Without Alcohol

🙂 you love me so much. Even when you are so sick of me you love me. You feel like hitting me and kissing me at the same time. Your touch is like a prince caring for her princess. Why do u love me? Because you can love someone like me i love you more. I hate myself. I do not pity myself. I feel like a dodder. Like a mosquito there is no need of me here. Ik so ashamed of myself. Im a disappointment. Im so disrespectful. Im a coward. I hate myself and see my life worth nothing. I may be depressed. I feel like ending my life. Suicidal temptations. Theres a life inside me. I do not respect it. I feel numb for it. I just see happiness through your eyes and hopeful through you. But you show no interest. I know you love me. But your love is so real that a fake person like me cannot understand. So i feel unloved all the time. I cannot feel love. I need your love. I need your care and attention and affection and pampering. From a person like you, its so much to ask. So I do not. I do not expect. You are different. Better. Living. Im trying to survive. My thoughts are hurting me. They are taking me away. Each day I feel tortured by someone, I feel like quitting. Going somewhere for myself. Soul searching. Something does not deserve my presence. I do not feel loved. You love me but not the way i wanted. I love you. I really do. Im just not right for you. You are such a good person, i feel I’m destroying your life with my presence. Im destroyed inside. I need to meditate. Im too lazy for it. Dying is so easy. Running away is so easy. You will not even miss me. That is what i think. Thats how your love has made me feel till now. Or may b because i think too much. Im unable to help myself.

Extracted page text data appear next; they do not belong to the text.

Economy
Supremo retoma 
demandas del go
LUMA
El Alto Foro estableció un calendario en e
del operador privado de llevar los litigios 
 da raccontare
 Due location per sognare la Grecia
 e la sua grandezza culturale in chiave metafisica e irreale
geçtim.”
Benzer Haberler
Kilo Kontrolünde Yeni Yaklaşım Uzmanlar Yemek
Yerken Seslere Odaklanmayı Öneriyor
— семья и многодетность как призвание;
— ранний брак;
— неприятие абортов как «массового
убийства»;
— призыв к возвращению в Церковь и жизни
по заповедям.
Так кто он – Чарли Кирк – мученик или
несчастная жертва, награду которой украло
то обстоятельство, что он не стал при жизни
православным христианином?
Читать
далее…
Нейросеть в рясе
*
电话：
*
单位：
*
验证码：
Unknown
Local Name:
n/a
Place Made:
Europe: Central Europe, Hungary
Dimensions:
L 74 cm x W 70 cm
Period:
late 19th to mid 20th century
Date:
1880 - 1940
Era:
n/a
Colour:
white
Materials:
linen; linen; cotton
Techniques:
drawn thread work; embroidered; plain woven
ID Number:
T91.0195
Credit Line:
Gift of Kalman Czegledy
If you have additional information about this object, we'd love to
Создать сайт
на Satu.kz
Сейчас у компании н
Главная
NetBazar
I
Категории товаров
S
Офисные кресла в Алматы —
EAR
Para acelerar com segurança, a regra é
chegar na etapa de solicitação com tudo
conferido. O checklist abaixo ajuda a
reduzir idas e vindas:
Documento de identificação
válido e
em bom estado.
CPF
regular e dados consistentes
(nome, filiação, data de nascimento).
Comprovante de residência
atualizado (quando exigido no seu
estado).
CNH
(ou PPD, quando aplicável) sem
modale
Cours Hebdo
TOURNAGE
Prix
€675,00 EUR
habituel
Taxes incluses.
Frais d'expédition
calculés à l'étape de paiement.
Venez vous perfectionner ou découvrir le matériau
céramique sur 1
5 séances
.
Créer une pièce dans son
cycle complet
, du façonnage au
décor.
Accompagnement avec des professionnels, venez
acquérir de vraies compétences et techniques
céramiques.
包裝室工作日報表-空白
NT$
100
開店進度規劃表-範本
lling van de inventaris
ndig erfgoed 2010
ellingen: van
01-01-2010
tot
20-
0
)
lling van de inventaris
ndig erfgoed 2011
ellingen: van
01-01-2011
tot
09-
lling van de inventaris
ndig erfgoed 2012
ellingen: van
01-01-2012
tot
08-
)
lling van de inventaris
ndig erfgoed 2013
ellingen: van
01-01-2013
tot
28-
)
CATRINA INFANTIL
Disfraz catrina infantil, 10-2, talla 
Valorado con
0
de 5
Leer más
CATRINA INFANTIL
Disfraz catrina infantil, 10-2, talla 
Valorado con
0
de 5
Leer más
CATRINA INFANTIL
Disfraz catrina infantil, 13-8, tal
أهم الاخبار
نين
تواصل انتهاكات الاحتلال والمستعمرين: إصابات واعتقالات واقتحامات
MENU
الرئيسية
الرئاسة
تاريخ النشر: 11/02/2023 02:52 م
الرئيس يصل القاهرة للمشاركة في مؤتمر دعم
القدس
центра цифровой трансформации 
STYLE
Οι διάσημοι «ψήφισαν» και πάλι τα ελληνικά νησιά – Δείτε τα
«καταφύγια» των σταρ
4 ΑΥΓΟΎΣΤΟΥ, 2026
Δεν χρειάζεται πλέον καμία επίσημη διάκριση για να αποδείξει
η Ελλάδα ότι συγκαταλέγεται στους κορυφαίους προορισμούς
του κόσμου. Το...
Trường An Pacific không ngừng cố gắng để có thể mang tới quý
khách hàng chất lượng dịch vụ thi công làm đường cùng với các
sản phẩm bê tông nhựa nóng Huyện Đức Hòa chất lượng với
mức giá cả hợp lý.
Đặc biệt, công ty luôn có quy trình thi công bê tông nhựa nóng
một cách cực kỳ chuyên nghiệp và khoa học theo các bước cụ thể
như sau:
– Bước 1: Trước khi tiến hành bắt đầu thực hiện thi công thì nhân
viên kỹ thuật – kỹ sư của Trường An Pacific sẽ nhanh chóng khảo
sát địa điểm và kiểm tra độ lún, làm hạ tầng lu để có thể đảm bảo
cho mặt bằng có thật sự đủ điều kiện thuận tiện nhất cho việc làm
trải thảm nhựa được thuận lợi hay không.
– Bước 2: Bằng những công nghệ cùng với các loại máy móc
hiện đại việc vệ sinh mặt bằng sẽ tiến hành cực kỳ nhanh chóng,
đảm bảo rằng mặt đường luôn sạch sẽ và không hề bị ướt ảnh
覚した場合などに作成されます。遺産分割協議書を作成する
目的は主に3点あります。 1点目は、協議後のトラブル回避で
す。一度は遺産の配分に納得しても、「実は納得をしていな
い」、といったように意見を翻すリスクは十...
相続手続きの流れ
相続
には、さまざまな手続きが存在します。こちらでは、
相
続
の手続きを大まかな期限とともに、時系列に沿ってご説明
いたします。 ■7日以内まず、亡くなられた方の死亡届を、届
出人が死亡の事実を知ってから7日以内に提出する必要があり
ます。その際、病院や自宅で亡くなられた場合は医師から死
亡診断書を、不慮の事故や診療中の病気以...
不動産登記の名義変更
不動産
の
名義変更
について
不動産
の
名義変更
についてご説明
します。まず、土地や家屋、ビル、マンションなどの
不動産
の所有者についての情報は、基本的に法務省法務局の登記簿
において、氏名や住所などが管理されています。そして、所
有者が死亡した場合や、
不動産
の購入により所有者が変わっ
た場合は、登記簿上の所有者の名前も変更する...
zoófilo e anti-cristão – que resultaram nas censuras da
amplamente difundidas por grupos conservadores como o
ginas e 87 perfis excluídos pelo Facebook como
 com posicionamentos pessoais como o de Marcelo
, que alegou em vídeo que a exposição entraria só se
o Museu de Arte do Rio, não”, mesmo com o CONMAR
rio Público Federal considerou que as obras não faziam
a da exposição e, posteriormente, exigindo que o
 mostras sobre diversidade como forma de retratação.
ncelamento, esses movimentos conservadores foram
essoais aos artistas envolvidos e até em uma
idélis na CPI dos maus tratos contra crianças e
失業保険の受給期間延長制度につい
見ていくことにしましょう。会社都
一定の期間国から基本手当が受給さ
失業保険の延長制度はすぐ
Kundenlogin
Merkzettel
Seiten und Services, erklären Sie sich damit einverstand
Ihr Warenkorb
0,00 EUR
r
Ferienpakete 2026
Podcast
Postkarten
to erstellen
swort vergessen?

All I needed were people around me to help me grow, to help me love myself. Not to find my flaws. Like you did. Like your family did. And I started doing it to myself. And we all came in same team. Disliking who I was. Who I am. Now I hate myself so much, I feel I m useless 60kgs of weight on earth. Wasting food by eating and using up oxygen uselessly. Im ashamed of myself. Im ashamed I cannot see myself as somewhat worthy of something. Not even life.